→ **Required action**
Exact copies of the lines from the one with "Million Pre-Registration Milestone" through the last line of the entries, and no pictures, make up the answer.
▬▬▬
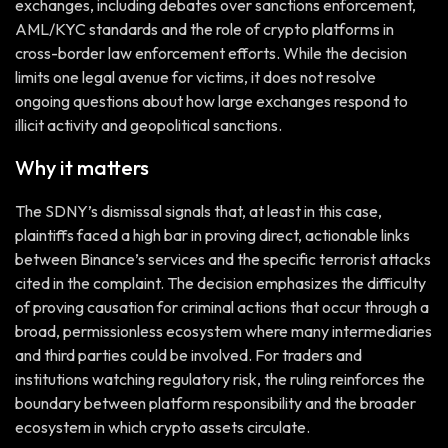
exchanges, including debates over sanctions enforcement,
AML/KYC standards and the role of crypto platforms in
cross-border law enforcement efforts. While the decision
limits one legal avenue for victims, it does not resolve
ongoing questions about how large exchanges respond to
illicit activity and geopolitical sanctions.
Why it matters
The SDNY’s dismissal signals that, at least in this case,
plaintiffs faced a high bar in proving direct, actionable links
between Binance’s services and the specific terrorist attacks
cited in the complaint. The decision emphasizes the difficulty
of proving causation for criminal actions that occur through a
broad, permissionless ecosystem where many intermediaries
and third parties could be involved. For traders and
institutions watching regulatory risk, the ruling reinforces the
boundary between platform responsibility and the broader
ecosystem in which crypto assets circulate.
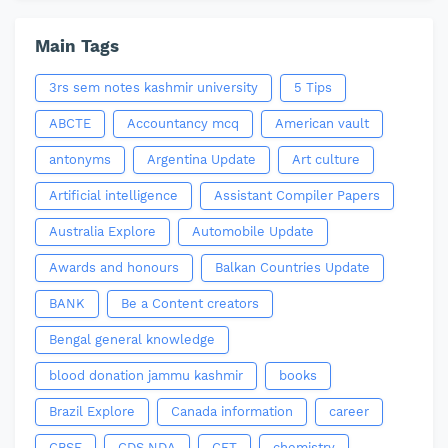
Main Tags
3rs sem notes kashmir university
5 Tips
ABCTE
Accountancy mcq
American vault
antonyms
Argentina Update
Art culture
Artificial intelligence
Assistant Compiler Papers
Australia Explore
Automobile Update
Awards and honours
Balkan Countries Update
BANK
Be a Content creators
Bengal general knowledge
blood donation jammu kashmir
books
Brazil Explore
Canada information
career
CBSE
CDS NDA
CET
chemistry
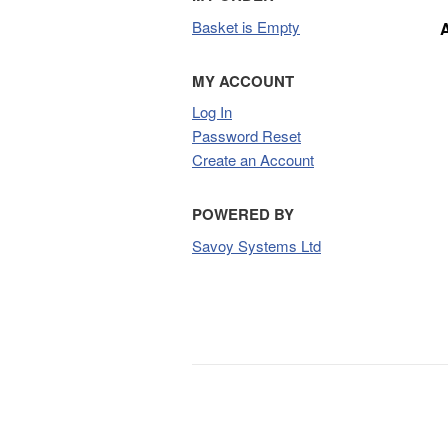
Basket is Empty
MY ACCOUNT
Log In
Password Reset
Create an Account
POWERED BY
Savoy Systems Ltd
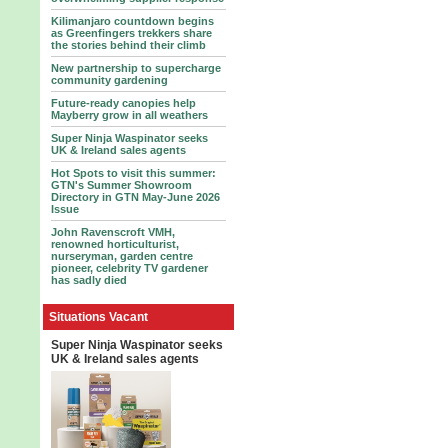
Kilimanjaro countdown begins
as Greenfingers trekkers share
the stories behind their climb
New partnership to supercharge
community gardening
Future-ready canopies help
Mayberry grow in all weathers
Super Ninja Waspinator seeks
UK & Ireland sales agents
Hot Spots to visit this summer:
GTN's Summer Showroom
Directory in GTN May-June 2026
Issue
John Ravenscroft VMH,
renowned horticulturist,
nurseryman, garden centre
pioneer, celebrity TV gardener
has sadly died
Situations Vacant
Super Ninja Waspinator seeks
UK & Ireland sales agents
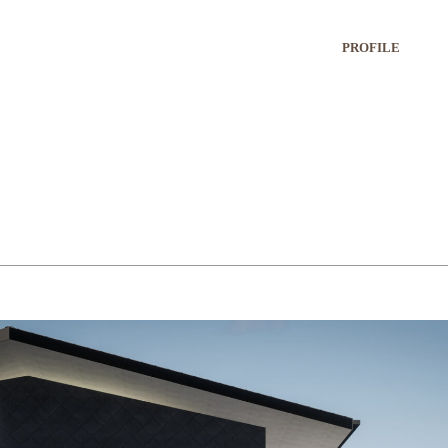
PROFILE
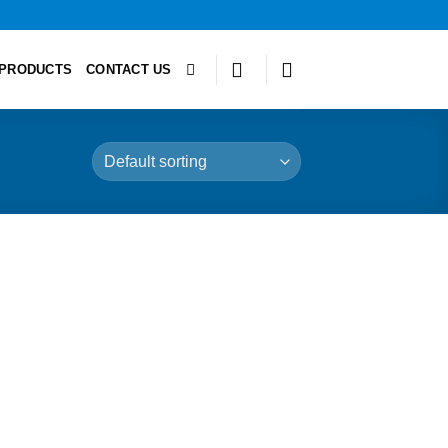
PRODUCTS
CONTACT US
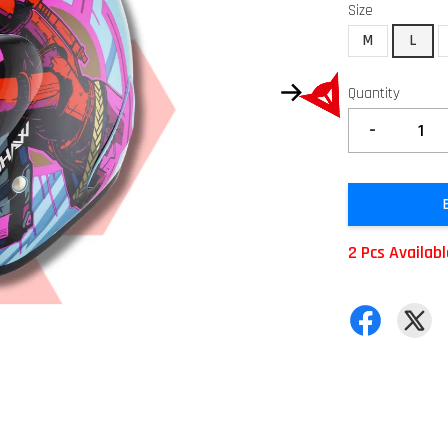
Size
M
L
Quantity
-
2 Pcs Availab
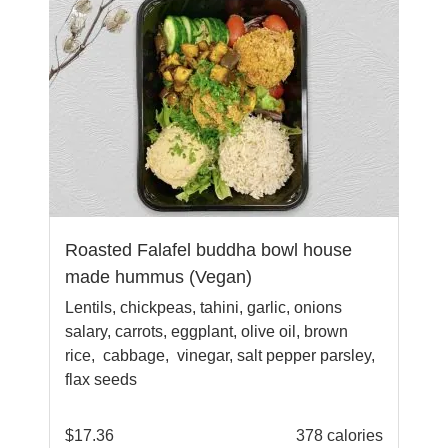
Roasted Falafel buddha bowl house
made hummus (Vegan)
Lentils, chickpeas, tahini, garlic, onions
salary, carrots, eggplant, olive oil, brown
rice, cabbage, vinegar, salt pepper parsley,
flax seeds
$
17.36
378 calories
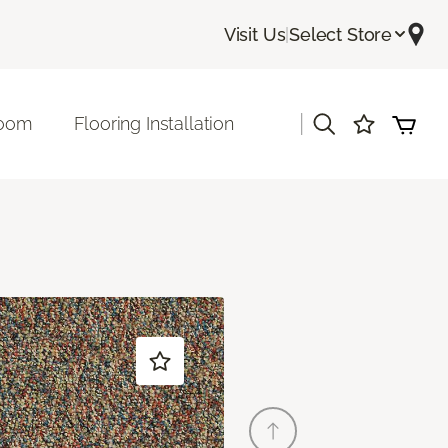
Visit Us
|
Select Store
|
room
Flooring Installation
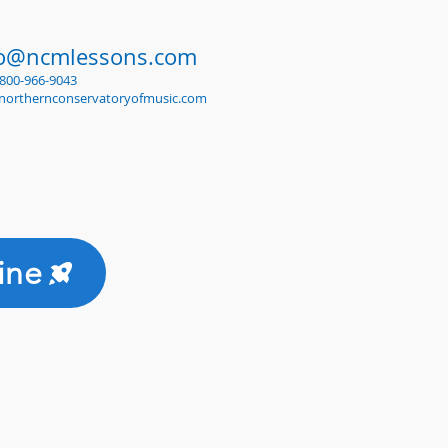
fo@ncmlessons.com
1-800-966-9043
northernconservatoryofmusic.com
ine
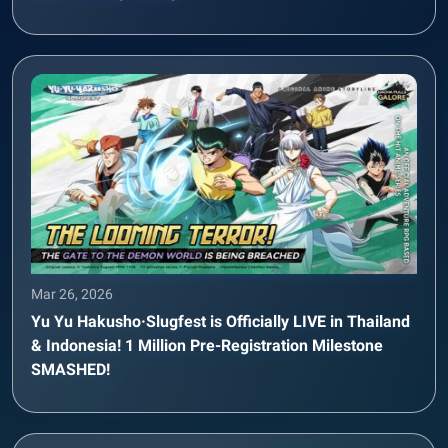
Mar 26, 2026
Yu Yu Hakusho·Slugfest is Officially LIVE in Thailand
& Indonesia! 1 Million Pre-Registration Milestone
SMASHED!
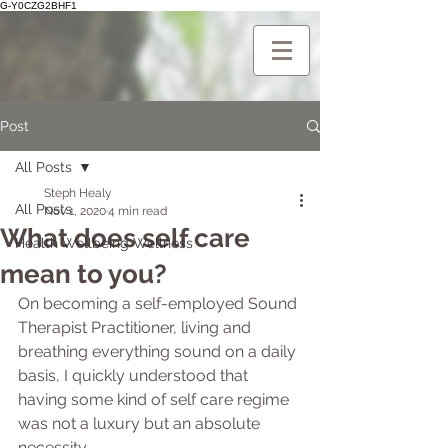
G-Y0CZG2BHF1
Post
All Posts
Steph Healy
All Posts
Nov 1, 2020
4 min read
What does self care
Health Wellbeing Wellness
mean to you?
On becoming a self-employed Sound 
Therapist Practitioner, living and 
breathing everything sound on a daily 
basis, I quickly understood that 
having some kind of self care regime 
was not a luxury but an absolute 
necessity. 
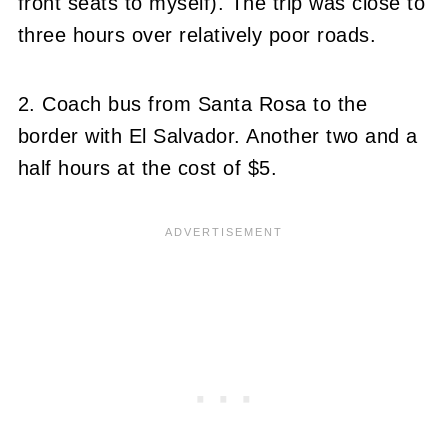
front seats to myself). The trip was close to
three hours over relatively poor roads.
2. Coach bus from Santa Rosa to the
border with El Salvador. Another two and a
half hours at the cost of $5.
▬▬▬
→ **Expected output**
& Indonesia! 1 Million Pre-Registration Milestone
SMASHED!
G-Y0CZG2BHF1
Post
All Posts
Steph Healy
All Posts
Nov 1, 2020
4 min read
What does self care
Health Wellbeing Wellness
mean to you?
On becoming a self-employed Sound 
Therapist Practitioner, living and 
breathing everything sound on a daily 
basis, I quickly understood that 
having some kind of self care regime 
was not a luxury but an absolute 
necessity. 
front seats to myself). The trip was close to
three hours over relatively poor roads.
2. Coach bus from Santa Rosa to the
border with El Salvador. Another two and a
half hours at the cost of $5.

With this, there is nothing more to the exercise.